Directions
Transcribe the data below verbatim from the line with "lines/die-casting/" to the line with "Contact him at". Include both of those lines.

Data supplied
-----

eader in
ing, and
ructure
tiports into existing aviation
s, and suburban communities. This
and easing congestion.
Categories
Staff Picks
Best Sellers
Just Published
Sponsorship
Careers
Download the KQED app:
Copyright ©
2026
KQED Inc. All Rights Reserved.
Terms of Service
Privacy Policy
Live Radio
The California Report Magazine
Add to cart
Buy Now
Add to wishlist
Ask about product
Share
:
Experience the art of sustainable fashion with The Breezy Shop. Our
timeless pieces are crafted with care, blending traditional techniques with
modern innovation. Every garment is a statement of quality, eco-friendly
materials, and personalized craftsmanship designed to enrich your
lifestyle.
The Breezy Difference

-----

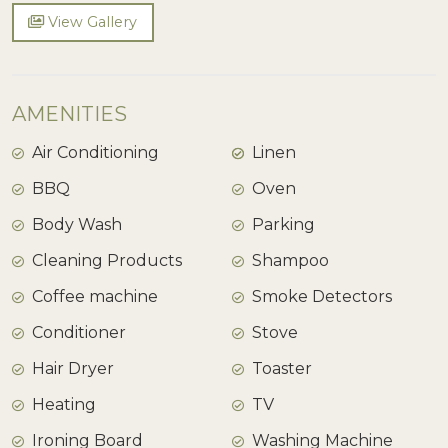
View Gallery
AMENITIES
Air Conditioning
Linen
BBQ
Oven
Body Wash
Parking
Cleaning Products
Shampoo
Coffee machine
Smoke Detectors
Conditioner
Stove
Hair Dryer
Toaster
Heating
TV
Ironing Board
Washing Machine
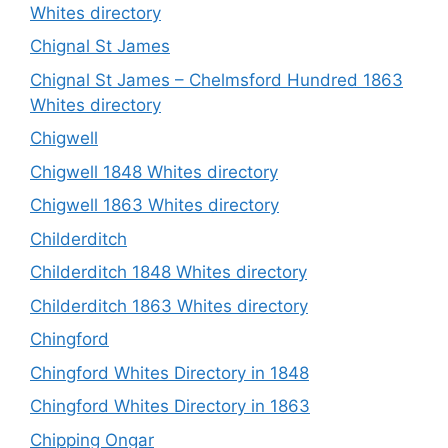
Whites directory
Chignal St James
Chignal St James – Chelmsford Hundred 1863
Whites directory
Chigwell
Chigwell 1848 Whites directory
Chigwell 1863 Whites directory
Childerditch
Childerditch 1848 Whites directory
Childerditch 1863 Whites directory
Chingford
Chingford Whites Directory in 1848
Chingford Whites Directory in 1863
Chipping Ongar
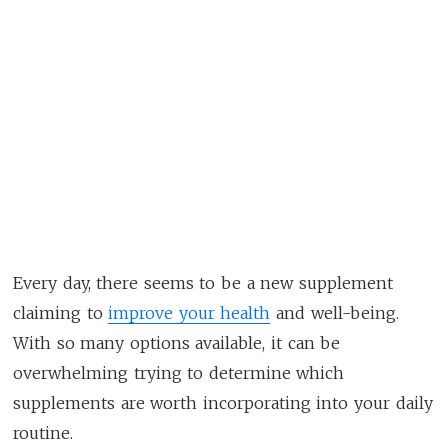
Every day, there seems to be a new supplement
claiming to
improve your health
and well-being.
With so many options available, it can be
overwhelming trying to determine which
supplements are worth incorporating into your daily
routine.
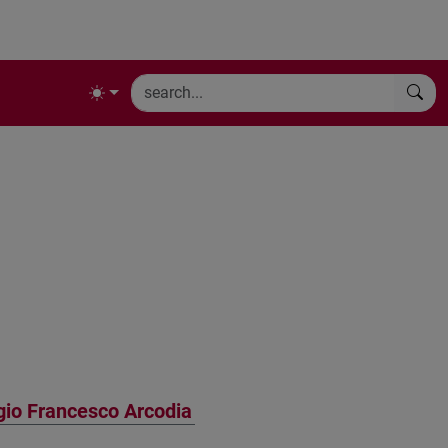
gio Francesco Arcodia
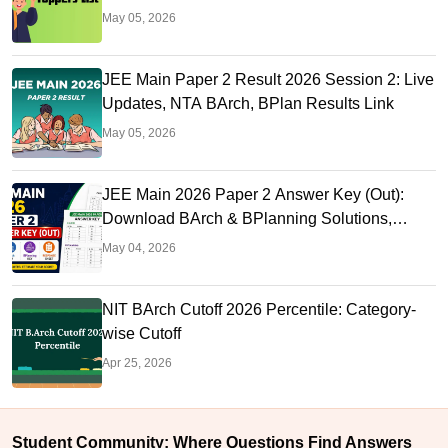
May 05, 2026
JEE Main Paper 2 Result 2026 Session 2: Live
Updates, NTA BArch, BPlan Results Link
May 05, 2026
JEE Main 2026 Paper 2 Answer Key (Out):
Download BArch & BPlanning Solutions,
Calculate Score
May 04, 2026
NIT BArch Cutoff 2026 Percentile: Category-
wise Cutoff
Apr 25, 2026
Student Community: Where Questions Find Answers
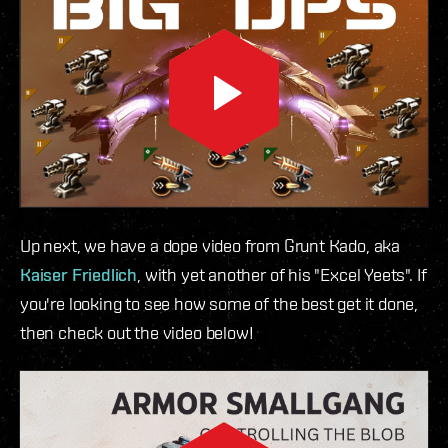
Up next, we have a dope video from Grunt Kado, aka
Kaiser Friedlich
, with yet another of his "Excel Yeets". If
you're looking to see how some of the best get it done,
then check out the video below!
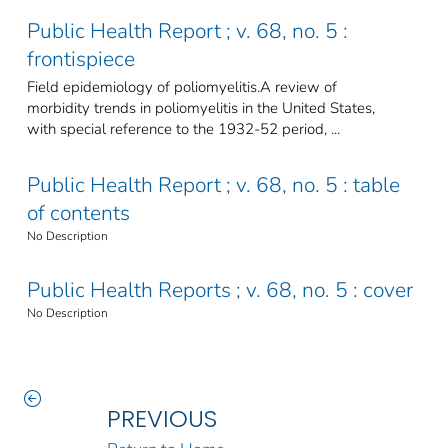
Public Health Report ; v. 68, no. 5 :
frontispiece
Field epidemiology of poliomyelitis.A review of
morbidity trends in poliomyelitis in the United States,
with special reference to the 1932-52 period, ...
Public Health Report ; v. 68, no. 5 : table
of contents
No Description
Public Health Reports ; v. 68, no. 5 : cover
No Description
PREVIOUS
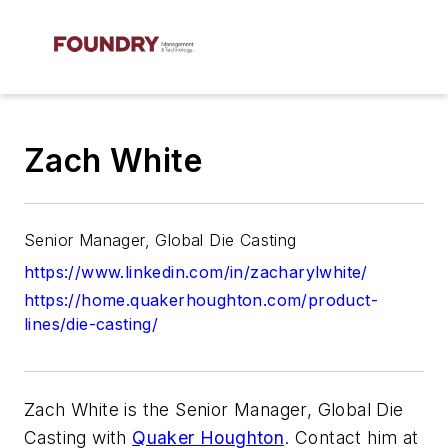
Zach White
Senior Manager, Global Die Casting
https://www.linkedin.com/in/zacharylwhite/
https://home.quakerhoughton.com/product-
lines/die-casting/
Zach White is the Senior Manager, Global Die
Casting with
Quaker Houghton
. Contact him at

-----

Solution below
lines/die-casting/
Zach White is the Senior Manager, Global Die
Casting with
Quaker Houghton
. Contact him at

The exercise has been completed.